::: DATASET EXCERPTS
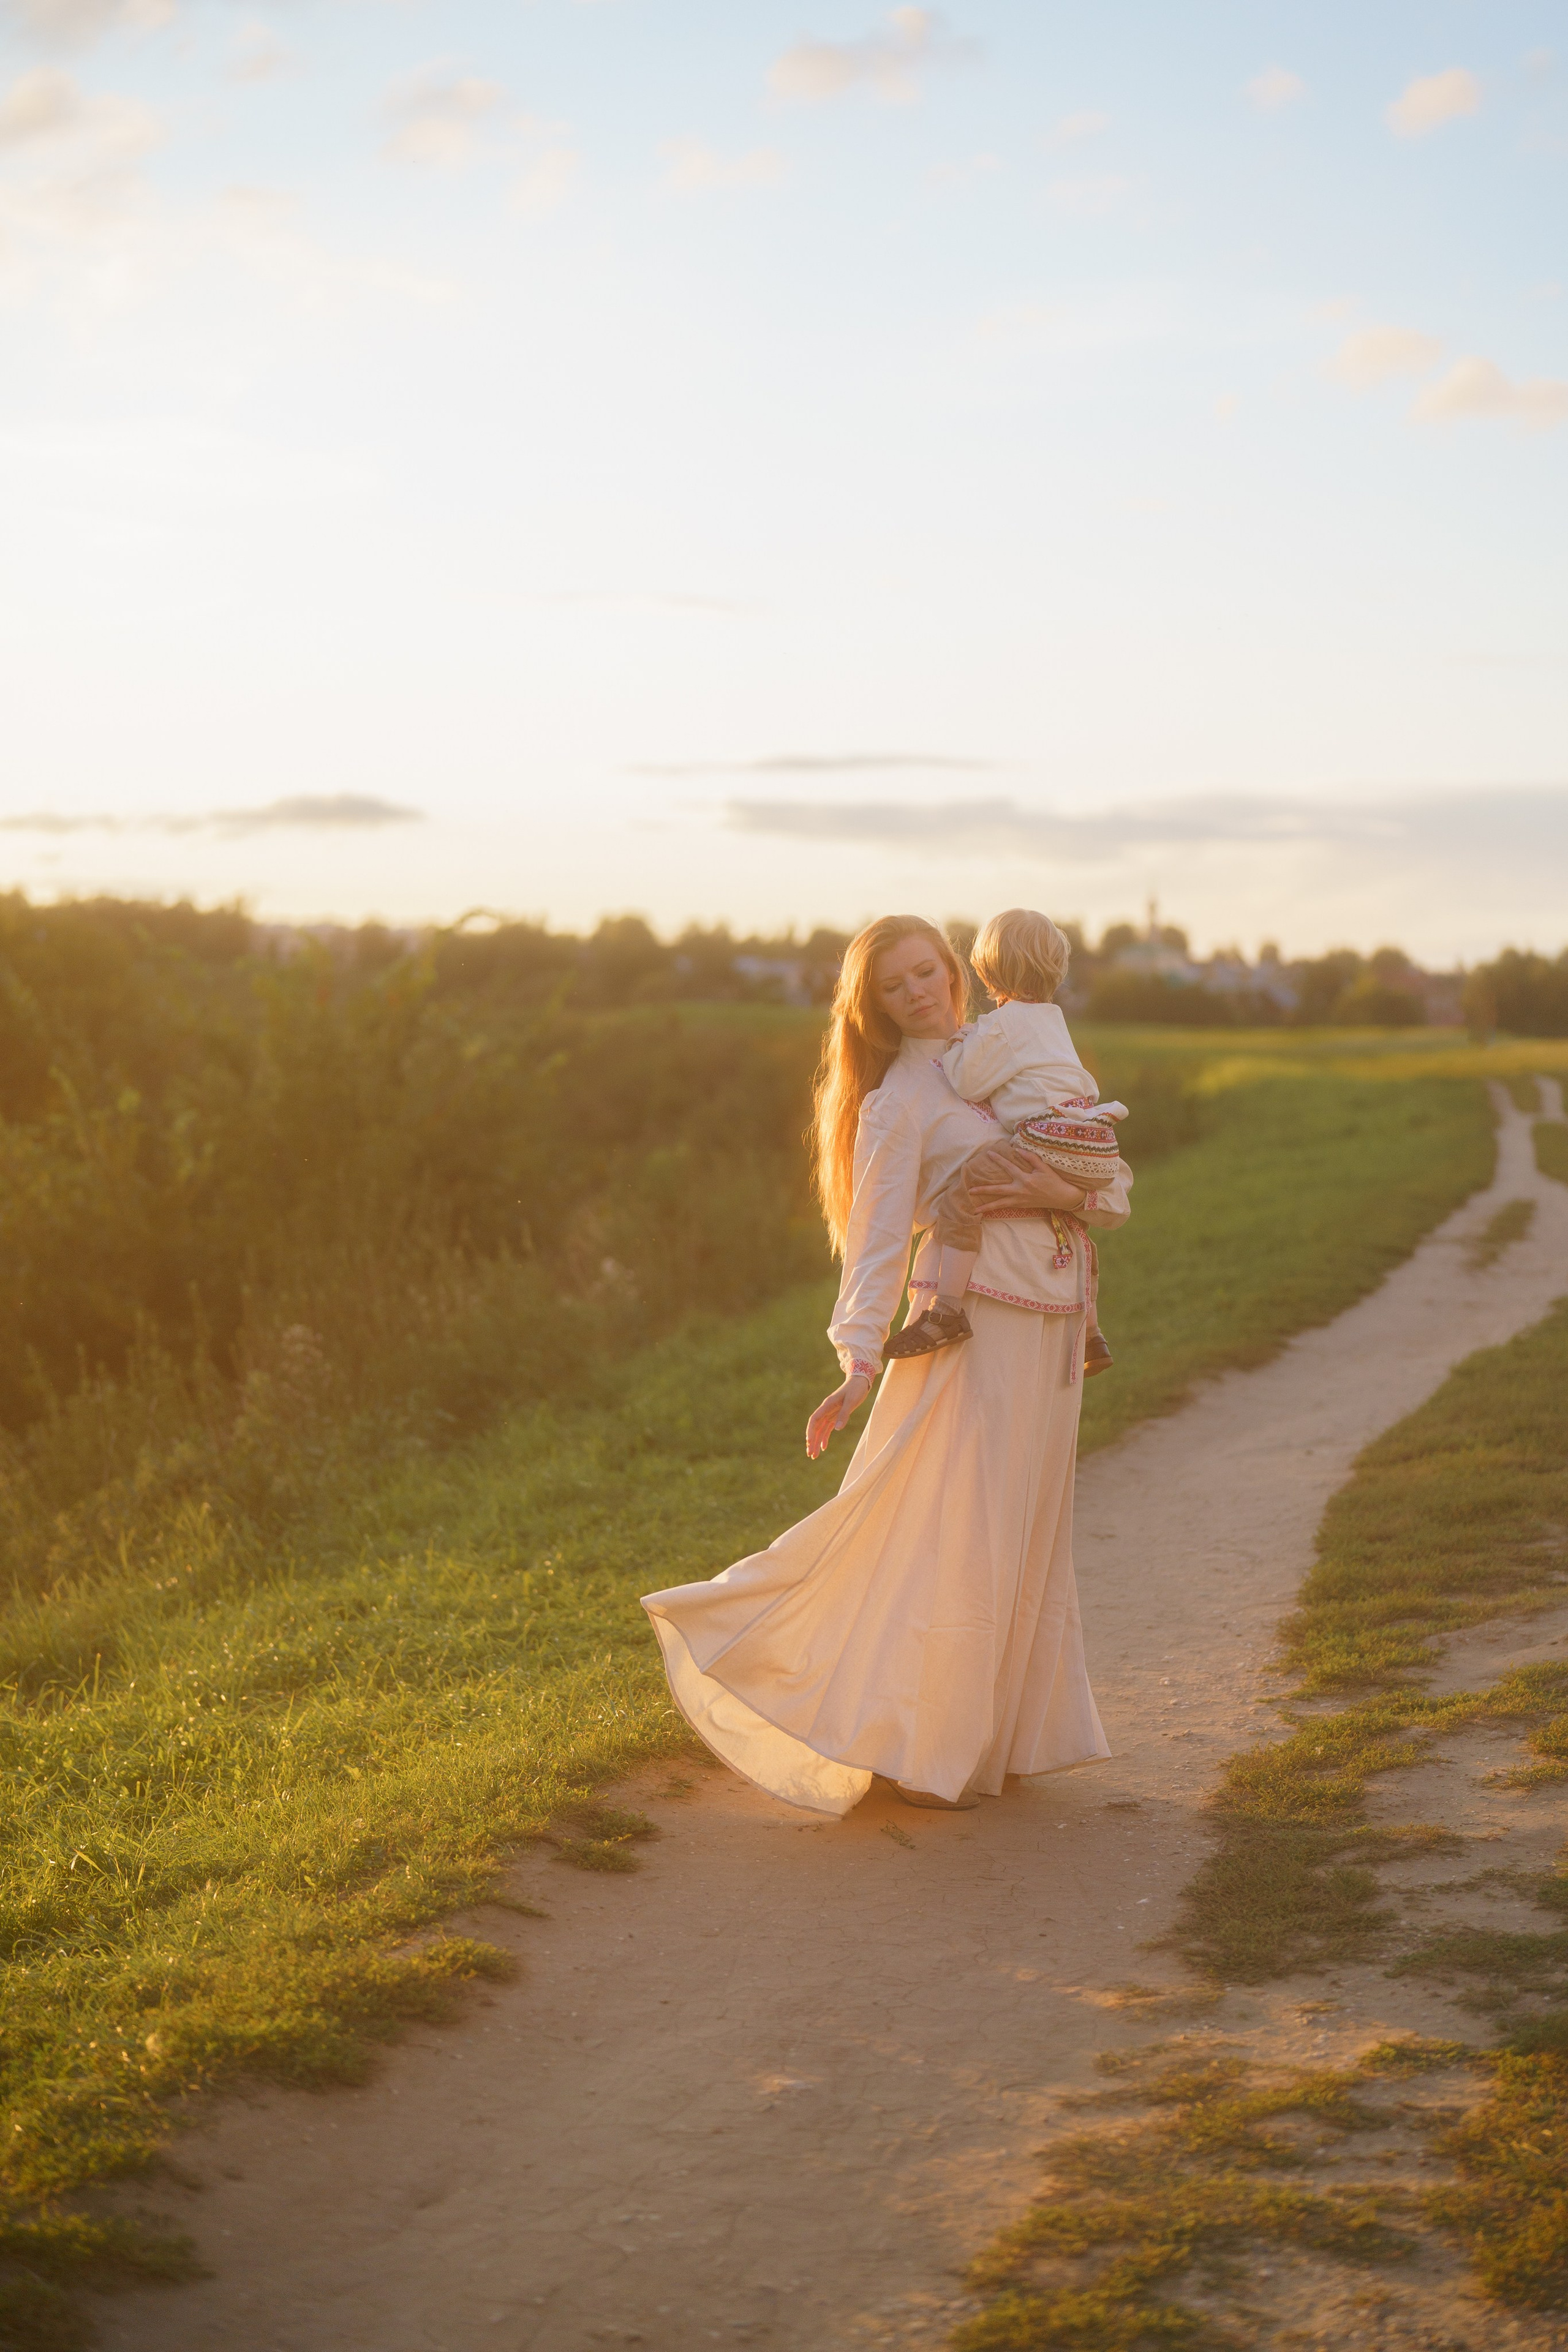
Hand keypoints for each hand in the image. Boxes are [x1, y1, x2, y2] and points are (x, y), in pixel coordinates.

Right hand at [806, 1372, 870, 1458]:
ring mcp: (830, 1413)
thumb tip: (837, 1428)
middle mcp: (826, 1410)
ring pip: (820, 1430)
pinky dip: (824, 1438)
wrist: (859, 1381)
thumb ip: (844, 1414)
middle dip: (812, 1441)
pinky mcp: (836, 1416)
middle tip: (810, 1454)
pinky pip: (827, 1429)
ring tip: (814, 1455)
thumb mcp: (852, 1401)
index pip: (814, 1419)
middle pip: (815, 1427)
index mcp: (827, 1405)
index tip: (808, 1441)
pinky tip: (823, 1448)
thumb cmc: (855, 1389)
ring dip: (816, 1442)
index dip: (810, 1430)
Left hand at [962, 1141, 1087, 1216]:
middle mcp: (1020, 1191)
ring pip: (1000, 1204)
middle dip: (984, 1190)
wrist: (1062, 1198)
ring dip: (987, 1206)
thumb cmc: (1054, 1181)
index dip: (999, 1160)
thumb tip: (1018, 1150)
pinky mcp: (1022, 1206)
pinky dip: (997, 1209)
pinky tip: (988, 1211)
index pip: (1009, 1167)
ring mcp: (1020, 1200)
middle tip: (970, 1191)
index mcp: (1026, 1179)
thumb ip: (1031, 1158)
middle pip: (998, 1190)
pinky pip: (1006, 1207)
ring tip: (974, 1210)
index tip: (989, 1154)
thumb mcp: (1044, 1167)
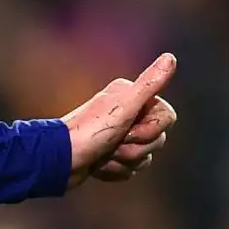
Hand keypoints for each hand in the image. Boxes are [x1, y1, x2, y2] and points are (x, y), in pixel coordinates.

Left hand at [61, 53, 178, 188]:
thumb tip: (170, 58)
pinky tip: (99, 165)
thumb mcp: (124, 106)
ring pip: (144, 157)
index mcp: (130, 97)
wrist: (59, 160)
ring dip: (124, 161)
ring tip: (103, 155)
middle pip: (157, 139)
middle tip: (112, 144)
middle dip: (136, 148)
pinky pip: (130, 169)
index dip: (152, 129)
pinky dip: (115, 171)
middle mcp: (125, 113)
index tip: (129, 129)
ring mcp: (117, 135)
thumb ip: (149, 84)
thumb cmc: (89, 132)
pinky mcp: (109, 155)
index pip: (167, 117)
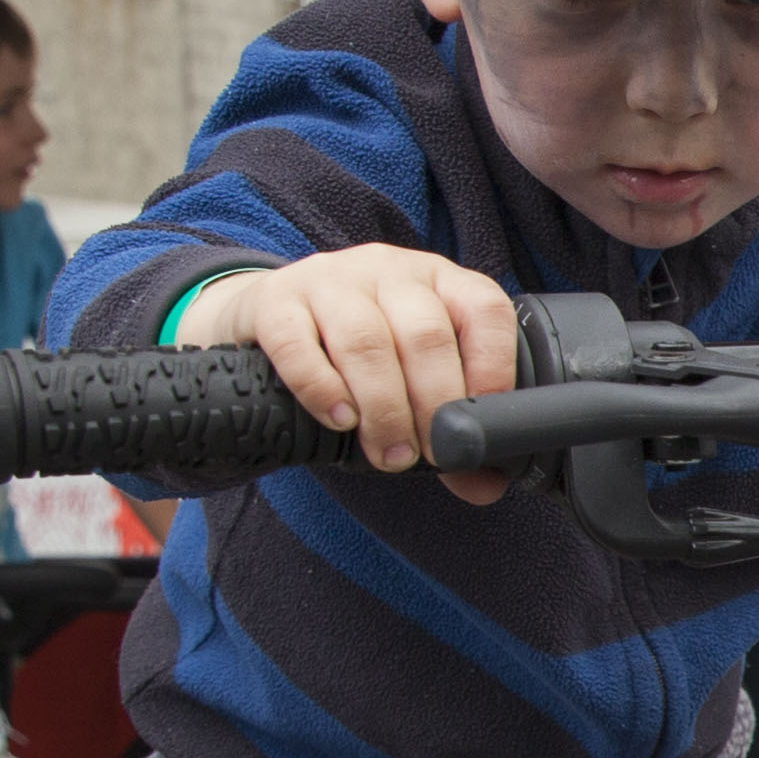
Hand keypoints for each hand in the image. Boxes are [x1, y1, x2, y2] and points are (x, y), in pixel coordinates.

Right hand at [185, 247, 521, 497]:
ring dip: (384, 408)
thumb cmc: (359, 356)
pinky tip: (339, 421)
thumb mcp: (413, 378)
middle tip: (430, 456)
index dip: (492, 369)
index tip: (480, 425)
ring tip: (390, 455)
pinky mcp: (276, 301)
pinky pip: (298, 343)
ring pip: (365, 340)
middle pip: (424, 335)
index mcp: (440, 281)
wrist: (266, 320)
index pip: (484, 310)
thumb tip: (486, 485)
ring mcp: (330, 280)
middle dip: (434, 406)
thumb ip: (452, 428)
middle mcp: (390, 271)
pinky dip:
::::::
- EXERCISE AIM -
From the data above, how many lines contain the word "hand"? Give the number alone.

- ANSWER FOR THE TASK -
7